When praising a child praise him for the task at hand, not in general, for example says, 'I really enjoyed that song you played on the piano', rather than 'you're the musician in the family'. Otherwise you invite comparison and the other child starts to think. 'But what am I good at?' there's too much pressure on both.
Most importantly, try to acknowledge that the connection you have with one child is different from the other and that each situation demands a different type of management with each child. You've really got to lean into your relationship with each one, and use a different language with each.
Handling your different love for each child can be tricky when they're fighting. When there's conflict, you need to shift the control down. You need to become a mediator. It may be hard to do, especially if one child has hurt the other. It is about the relationship between the two of them. You really aren't allowed to dictate it.

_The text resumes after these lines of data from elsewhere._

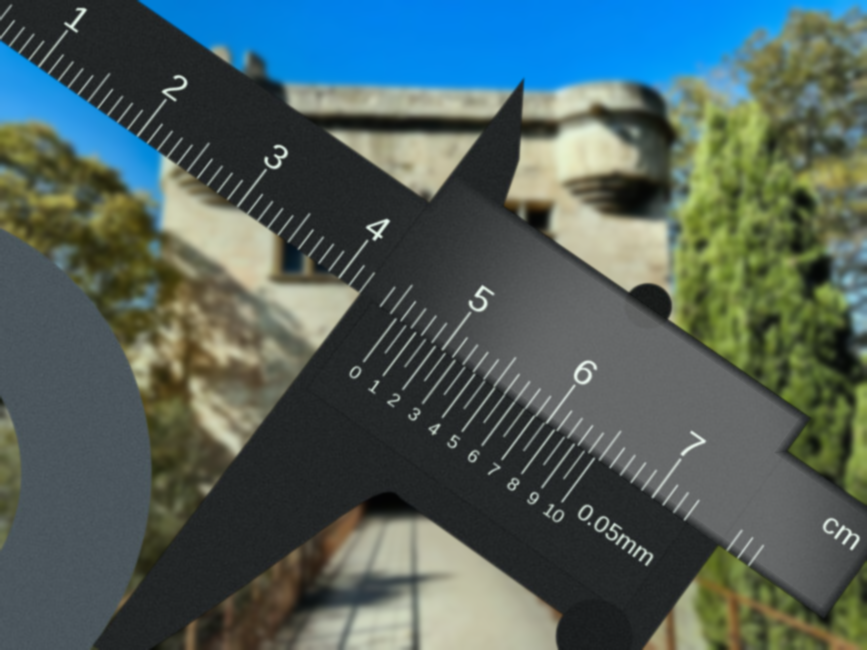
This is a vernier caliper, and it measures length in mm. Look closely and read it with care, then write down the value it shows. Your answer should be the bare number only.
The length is 45.6
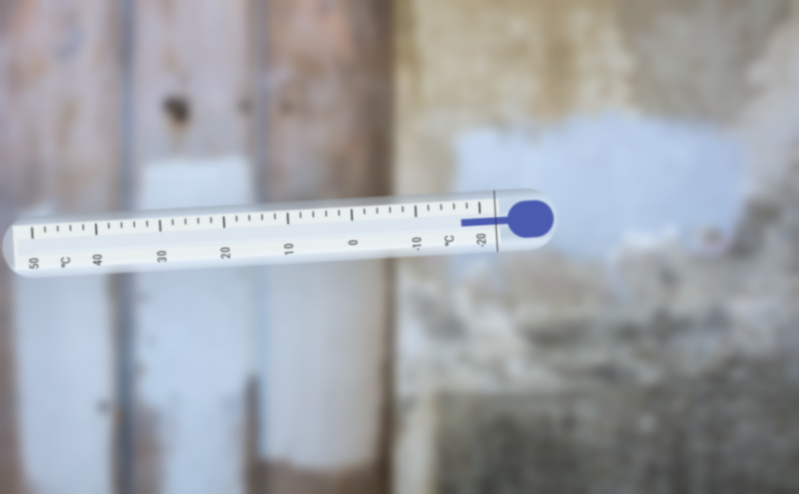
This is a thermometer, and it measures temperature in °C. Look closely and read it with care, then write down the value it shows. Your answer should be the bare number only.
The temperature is -17
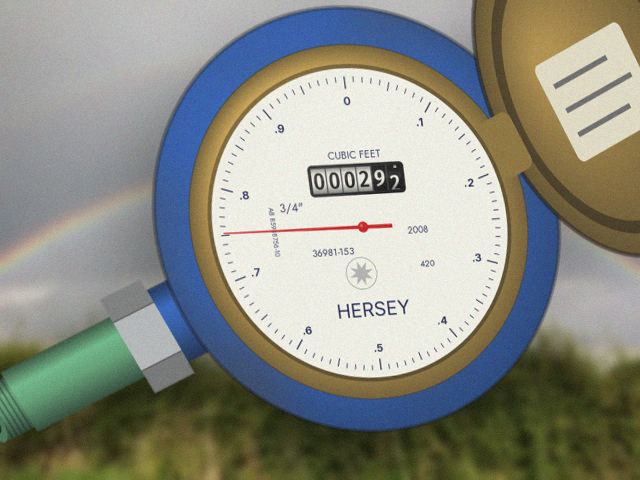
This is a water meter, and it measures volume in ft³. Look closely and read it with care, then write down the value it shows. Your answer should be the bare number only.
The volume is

Saying things like "you can't have it because she's only little/he asked nicely" only entrenches resentment. Instead, use key questions to direct the conflict (What are you doing? What do you want out of this? What is the best way of getting it?).
Take away the unspoken competitiveness between siblings, and allow them to resolve it themselves. If they still don't, go back – and keep mediating.
If both parents are at the scene of conflict, don't take sides. This can be damaging to all your relationships and lead to complicated game-playing between children.
It Ain't Easy
Parenting is not instinctive. It's not straight-forward either. But acknowledging how you feel about each child is the first step to looking into what issues are at play in your family life. Most importantly, treading each child as his/her nature demands is an integral part of growing each individual.
It's really up to you to know your child – and take it from there. If children feel that they are valued for who they are, and understood, and affirmed, that there's a strong connection with their caregiver(s), then they are much more resilient later in life.